Happy #femalefilmmakerfriday everyone!
In honor of Peruvian Independence Day this past 28th of July, I am proud to bring you our first interview with Peruvian first-time filmmaker MELINA LEÓN.
Melina talked to me about her magnificent first feature CANCIÓN SIN NOMBRE (Song Without A Name) which premiered at the Director’s Fortnight section in Cannes last year and went all around the world in the festival circuit gathering several awards.
Based on a true story, CANCIÓN SIN NOMBRE follows Georgina, a young woman from the Andes whose newborn daughter is stolen at a fake health clinic. Her desperate search for the child leads her to the headquarters of a major newspaper, where she meets Pedro Campos, a lonely journalist who takes on the investigation.
The film is opening in the US this upcoming August 7th through Film Movement’s Virtual Cinema platform. Do yourself a favor and do not miss the chance to watch this incredible directorial debut!
Let’s get on with the interview!
Film Mamma (FM): The story is harrowing and fascinating, it is based on real events. How did you find this story?
Melina León (ML): My dad was one of the journalists who wrote about this case back in the 80s in Peru. I was about to finish grad school in NY and was looking for a story for my first feature when he called me to say he had spoken with a French woman who wanted to meet him because she was one of the babies that got kidnapped in those days.
FM: How did you decide you wanted this story to be your first feature?
ML: I thought it was incredible to witness the whole situation. The mysterious woman approaching my dad, the abuse and suffering her mother went through, her own suffering, the suffering of our country and its indigenous population (the majority of us).
FM: How long did you work on this film from inception to completion?
ML: Around 9-10 years.
FM: How did you manage to pay rent and live while working on your film?
ML: I love this question, nobody ever asks. I did it by working way too much! After work then work and then on the weekends. Thank God I love what we do.
FM: How long did it take you to work on the screenplay? How many drafts did you write?
ML: We spent years with the script, but of course most of it was downtime since both my co-writer and I were working full time on other things. We wrote many drafts, can’t remember a number.
FM: How did you go about attaching a producer?
ML: I attached myself! I’m the lead producer! Then it was a matter of convincing Rolando Toledo from La Mula Producciones in Peru to help us out. And then the help of Inti (the DP) and Michael (the co-writer) was voluntary, they helped me all along so they deserved the credit.

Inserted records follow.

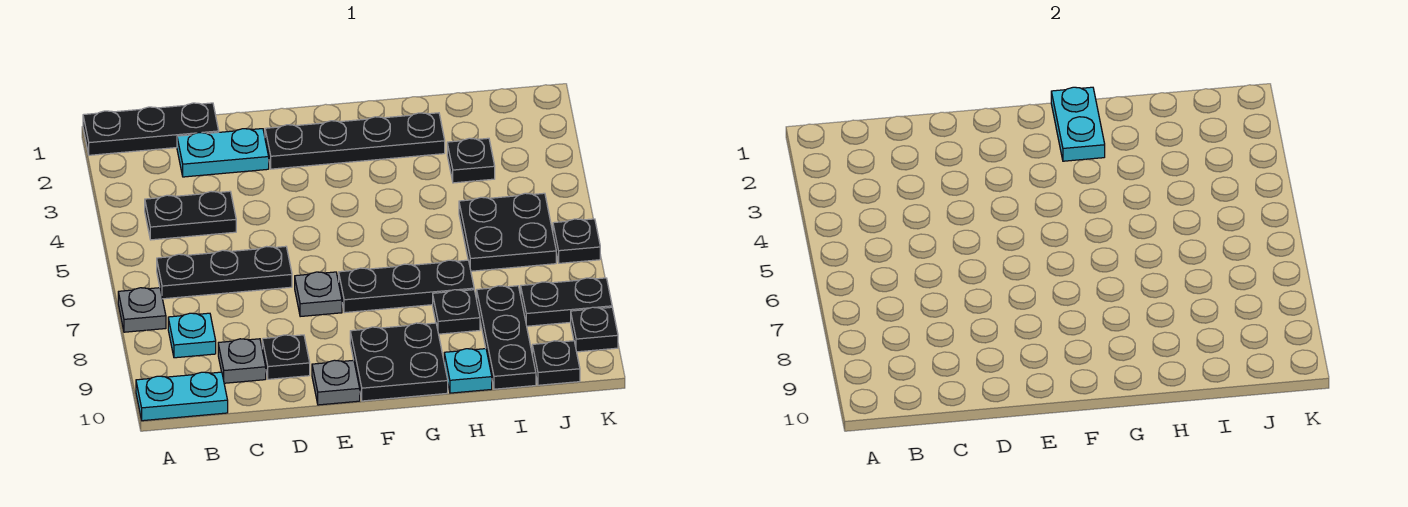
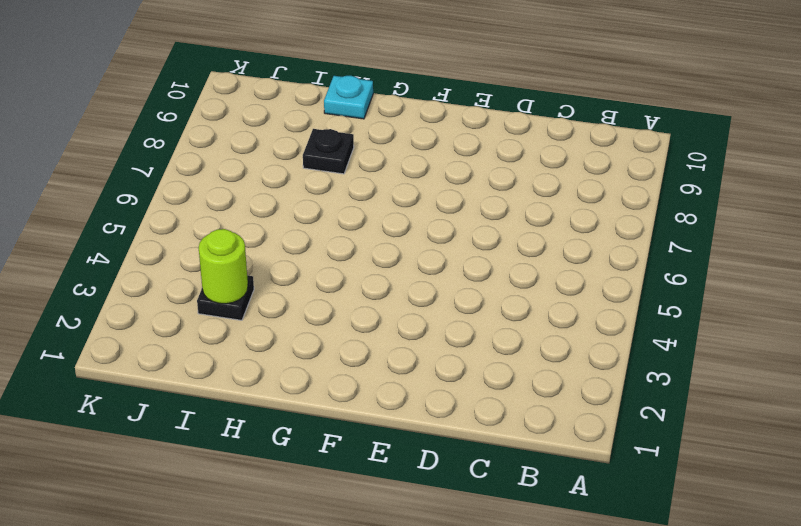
lime 1x1 round brick [199,229,248,304] -> none
none -> black 1x3 plate [83,103,219,155]
none -> grey 1x1 plate [118,288,166,332]
none -> cyan 1x2 plate [136,372,228,421]

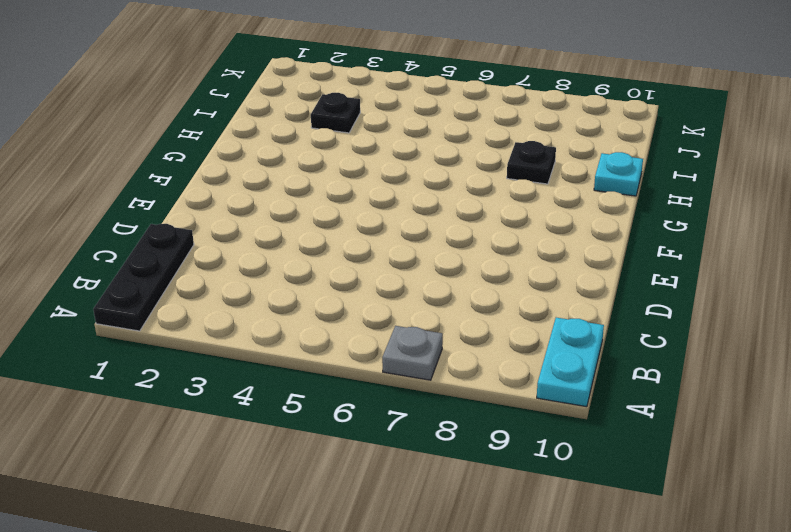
none -> black 1x2 plate [145,191,236,240]
none -> black 1x3 plate [157,246,292,299]
none -> cyan 1x1 plate [168,313,216,358]

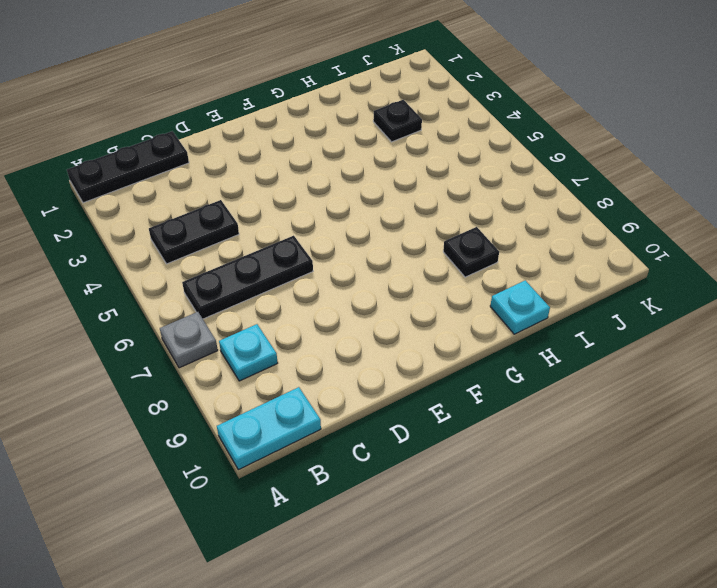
none -> cyan 1x2 plate [177,129,269,177]
none -> grey 1x1 plate [218,339,266,383]
none -> black 1x1 plate [262,335,310,379]

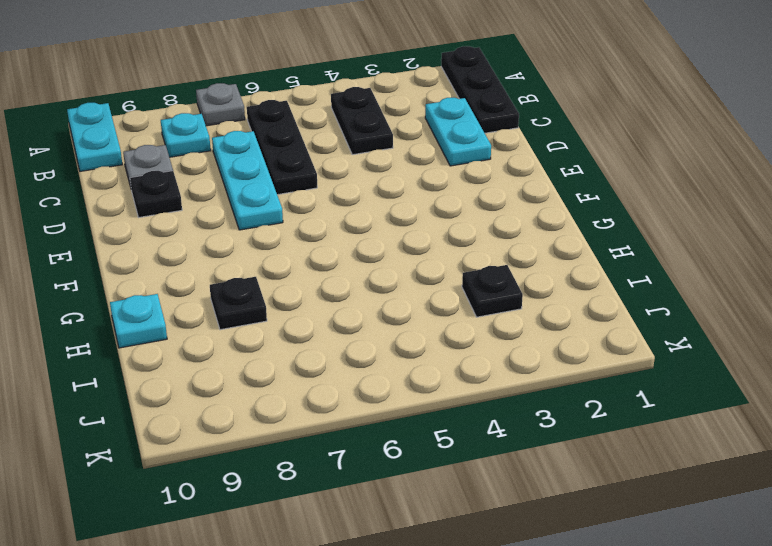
cyan 1x3 plate [212,131,283,230] -> grey 1x1 plate [295,272,342,317]
none -> black 1x4 plate [265,113,445,169]
none -> grey 1x1 plate [312,360,360,405]
none -> black 1x3 plate [339,260,474,313]

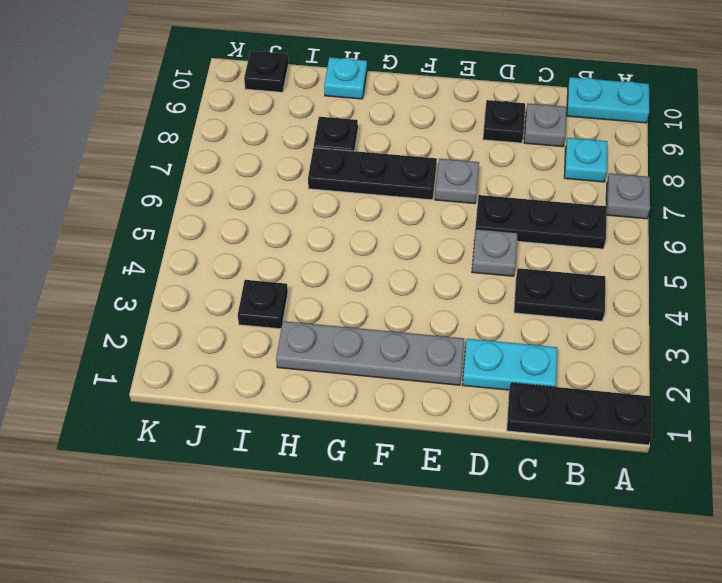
grey 1x1 plate [472,229,517,276] -> grey 1x1 plate moved to [312,360,360,405]
grey 1x4 plate [276,321,464,385] -> black 1x4 plate [265,113,445,169]
none -> black 2x2 plate [350,323,448,401]
none -> black 2x2 plate [459,193,556,271]
none -> black 1x3 plate [477,286,536,389]

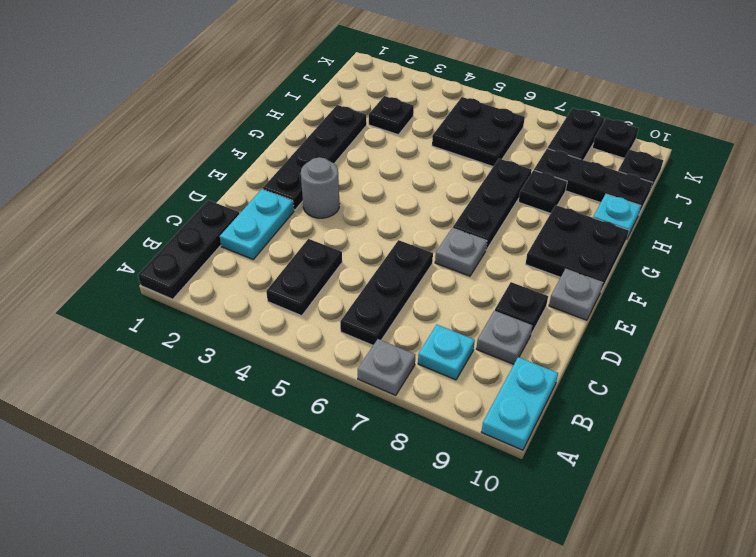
grey 1x1 round brick [301,157,339,218] -> none
none -> black 1x1 plate [553,219,600,263]
none -> cyan 1x2 plate [1051,87,1105,161]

Also Maria Carlota Bruno from Brasil (Inti convinced her), she became an associate producer, and my thesis short film convinced my good friends in New York with Torch Films.
FM: What was the budget for the film and how did you finance it?
FM: How did you find your actors?
ML: I went to Villa el Salvador, a huge neighborhood south of Lima. It’s the place that inspires the film. It’s an impoverished neighborhood that oddly has many local theaters, mainly for the children and youth (oddly or actually because they were run by progressives for many years.) I went to one of the most important ones, called Arena y Esteras and they dug the idea and accepted that I would do the casting there.
FM: How many shoot days did you have? How did you approach the shooting schedule?
ML: 31 days of shooting in 5 weeks. Our director of production, Marco Moscoso, made it possible. WIth the DP and AD we had to cut out so many scenes during shooting, but the film survived because we were very careful with these cuts. We also tried to do things chronologically as much as possible.
FM: Your camera language is beautiful, the light, the pace, the framing. This is the second time you work with Inti Briones, tell us about the process of finding your language for this film.
ML: It’s hard to describe how intuitive processes work. All I can say is that we share a point of view with Inti about how we see the world. We share the common experience of growing up in Peru in the 80s and 90s. With all of that, we watched films together and discussed our preferences and phobias, etc.
FM: What was your favorite moment during the shoot?
ML: When the entire crew had to run downhill to get a shot in one take when Georgina was in the “pasacalle”. The commitment of the crew in that moment was beautiful and deep.
FM: What is the most important lesson you learned during production?
ML: Always hire Marco Moscoso. He is a calm, poetic and grounded producer.
FM: If there is one advice you can give to first-time filmmakers as they embark on their feature projects, what would it be?
ML: It takes the same amount of time and effort to make a good film and a bad film. It’s almost a choice.
FM: What obstacles have you found as a woman director and how did you overcome them?
ML: Macho men not taking your humanity in consideration, let alone your work! Macho men plus women who think like them, talking behind your back during a shoot or elsewhere. The remedy is to have in place friends willing to stop them, the courage to stop them yourself and joining feminist organizations to help yourself and others. Talk about it, think about it, discuss, read. Face the violence coming at you every day and then use your creativity to contribute to change this world entirely.
Thank you so much Melina for sharing your experience with us. I hope you lovely readers find this interview helpful as you embark on your own projects!
I cannot wait to see what Melina does next, buen viento and all the success in your future projects!